Life-saving photo opportunities are extremely rare, and in this case, it was an animal, not a human.

Spectators check on a cat that was revived by receiving oxygen from firefighters after it was overcome by smoke during a Lowell, Ma. house fire (© Michael Maher, The Lowell (Ma.) Sun).

The Photo:
Every photographer dreams of getting a life and death spot news photo, but one of my personal favorites was saving an animal, not a human. It was a slow evening until a fire call came over the police radio. Arriving at the scene, I saw firefighters exiting a house from which smoke was billowing and from which most occupants had been evacuated. One firefighter came out holding a cat, placed it in the corner of the front porch, and raced back into the house looking for additional occupants. There was no one else inside and he came out alone, walking more leisurely because he thought the danger was over. Some spectators alerted him that the cat didn’t seem to be moving, so he picked up the cat, put an oxygen mask on it, and laid it gently on the ground. Children gathered around to watch as the cat began to stir slowly, they touched the cat to feel it breathing, and it quickly recovered in good health. The firefighter’s oxygen saved it from smoke inhalation. (Note: the dark, wet spot on the pavement is condensation from the oxygen mask, not blood.)

3 Tips:
1) Life-and-death photos can be taken of animals as well as humans.
2) When possible, capture the concern expressed by rescuers, onlookers, or loved ones.
3) A photographer should always be ready to offer help before taking the picture.

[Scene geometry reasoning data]
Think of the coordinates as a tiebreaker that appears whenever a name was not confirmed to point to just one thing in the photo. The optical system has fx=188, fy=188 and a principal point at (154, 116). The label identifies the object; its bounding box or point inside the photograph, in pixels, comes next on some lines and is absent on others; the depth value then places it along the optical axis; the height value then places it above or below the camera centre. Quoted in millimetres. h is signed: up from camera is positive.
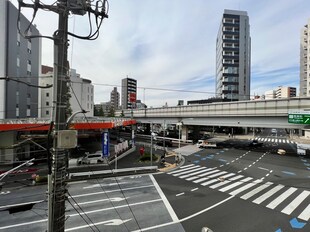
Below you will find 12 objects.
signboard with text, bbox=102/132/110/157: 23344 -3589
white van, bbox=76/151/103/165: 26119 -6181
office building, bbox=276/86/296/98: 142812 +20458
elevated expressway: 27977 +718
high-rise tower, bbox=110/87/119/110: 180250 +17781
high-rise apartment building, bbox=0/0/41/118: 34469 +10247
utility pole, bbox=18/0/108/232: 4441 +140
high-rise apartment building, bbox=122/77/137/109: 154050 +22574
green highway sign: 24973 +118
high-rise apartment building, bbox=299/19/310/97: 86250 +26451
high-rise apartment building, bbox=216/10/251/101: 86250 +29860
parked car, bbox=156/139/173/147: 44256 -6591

--

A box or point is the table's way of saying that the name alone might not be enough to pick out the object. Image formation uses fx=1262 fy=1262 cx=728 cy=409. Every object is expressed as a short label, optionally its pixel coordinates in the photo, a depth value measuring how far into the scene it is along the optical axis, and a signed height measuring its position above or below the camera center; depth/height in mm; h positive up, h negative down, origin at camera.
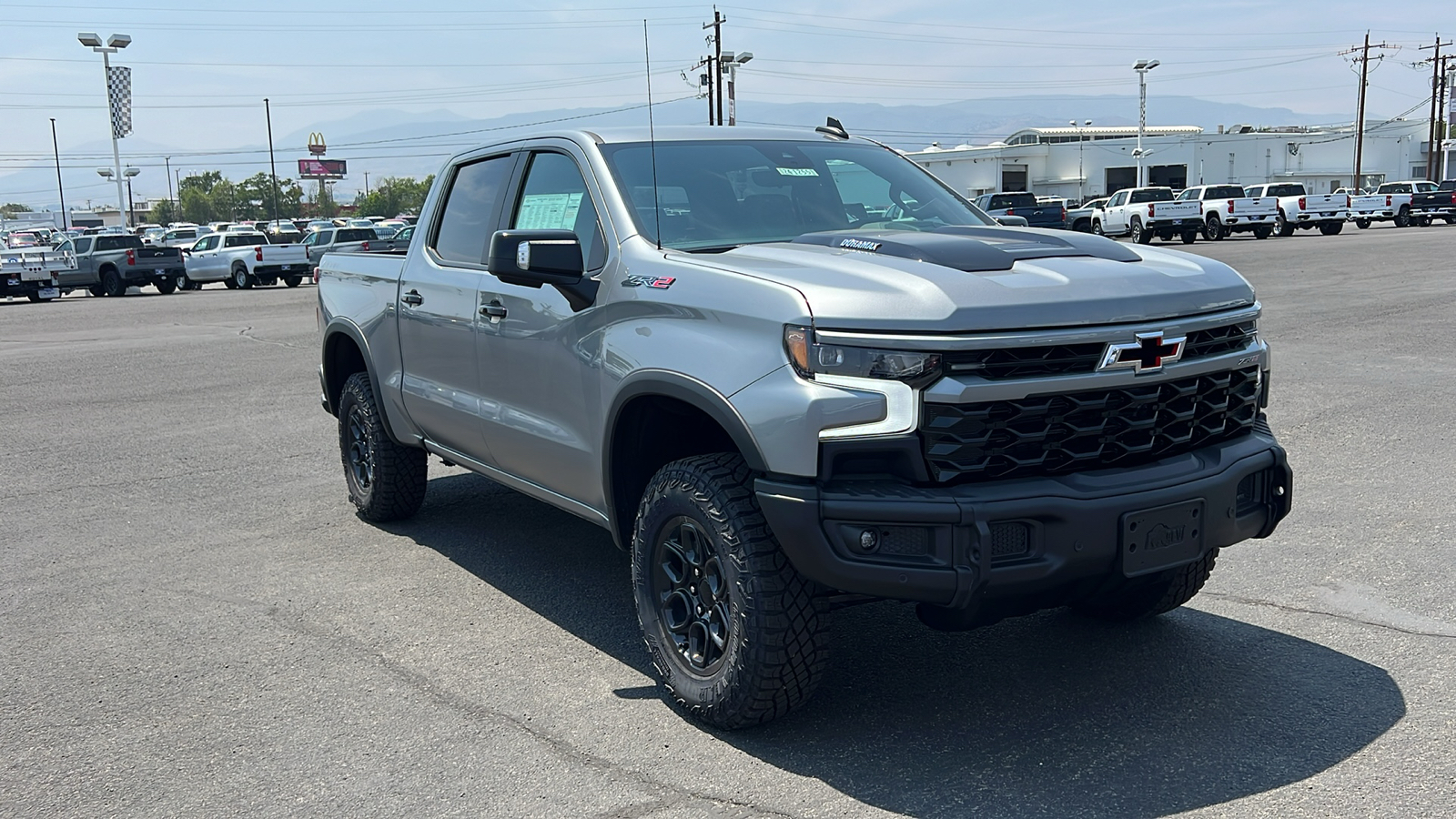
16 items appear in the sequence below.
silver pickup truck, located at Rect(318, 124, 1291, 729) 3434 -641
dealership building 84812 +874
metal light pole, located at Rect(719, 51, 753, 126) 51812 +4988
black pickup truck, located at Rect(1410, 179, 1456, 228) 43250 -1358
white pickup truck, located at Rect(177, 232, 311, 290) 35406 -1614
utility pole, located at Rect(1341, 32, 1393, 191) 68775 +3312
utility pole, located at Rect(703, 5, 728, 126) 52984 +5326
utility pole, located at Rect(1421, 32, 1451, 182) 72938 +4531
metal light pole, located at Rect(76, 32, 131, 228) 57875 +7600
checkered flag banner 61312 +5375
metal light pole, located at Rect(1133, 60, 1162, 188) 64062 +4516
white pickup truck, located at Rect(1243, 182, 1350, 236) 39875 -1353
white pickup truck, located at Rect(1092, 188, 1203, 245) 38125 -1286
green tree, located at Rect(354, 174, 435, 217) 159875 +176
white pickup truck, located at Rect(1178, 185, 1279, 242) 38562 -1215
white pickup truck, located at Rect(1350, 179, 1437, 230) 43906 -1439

...

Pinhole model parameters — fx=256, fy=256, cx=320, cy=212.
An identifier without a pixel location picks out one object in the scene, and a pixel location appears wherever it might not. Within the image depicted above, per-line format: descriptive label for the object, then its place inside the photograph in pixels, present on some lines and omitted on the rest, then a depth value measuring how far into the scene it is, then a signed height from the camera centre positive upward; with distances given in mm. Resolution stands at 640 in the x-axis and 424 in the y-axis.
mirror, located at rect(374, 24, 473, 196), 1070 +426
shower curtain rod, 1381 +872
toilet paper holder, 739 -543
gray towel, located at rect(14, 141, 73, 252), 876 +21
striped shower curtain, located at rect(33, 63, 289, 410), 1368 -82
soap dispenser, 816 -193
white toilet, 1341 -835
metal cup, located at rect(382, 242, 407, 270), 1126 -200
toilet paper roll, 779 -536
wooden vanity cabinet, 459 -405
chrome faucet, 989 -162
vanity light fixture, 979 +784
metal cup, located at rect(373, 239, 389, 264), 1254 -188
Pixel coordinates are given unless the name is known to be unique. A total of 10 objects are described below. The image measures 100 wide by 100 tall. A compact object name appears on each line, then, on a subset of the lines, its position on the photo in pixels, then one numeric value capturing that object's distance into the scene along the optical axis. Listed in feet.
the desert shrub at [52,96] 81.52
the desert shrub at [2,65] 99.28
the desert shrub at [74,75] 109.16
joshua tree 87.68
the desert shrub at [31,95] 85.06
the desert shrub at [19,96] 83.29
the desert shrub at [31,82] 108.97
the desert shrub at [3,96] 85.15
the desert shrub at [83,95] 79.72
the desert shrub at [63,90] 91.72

* [Actions to take]:
1. Answer these from the cat rescue story:
(a) Where did the firefighter first set the cat down after carrying it out?
(b) What caused the dark, wet spot on the pavement?
(c) Under the third tip, what should a photographer always be ready to do before taking the picture?
2. Name every group of people whose concern the second tip in the cat rescue story says to capture.
You won't need the rows for anything here.

* [Answers]:
1.
(a) In the corner of the front porch
(b) Condensation from the oxygen mask
(c) Offer help

2. Rescuers, onlookers, loved ones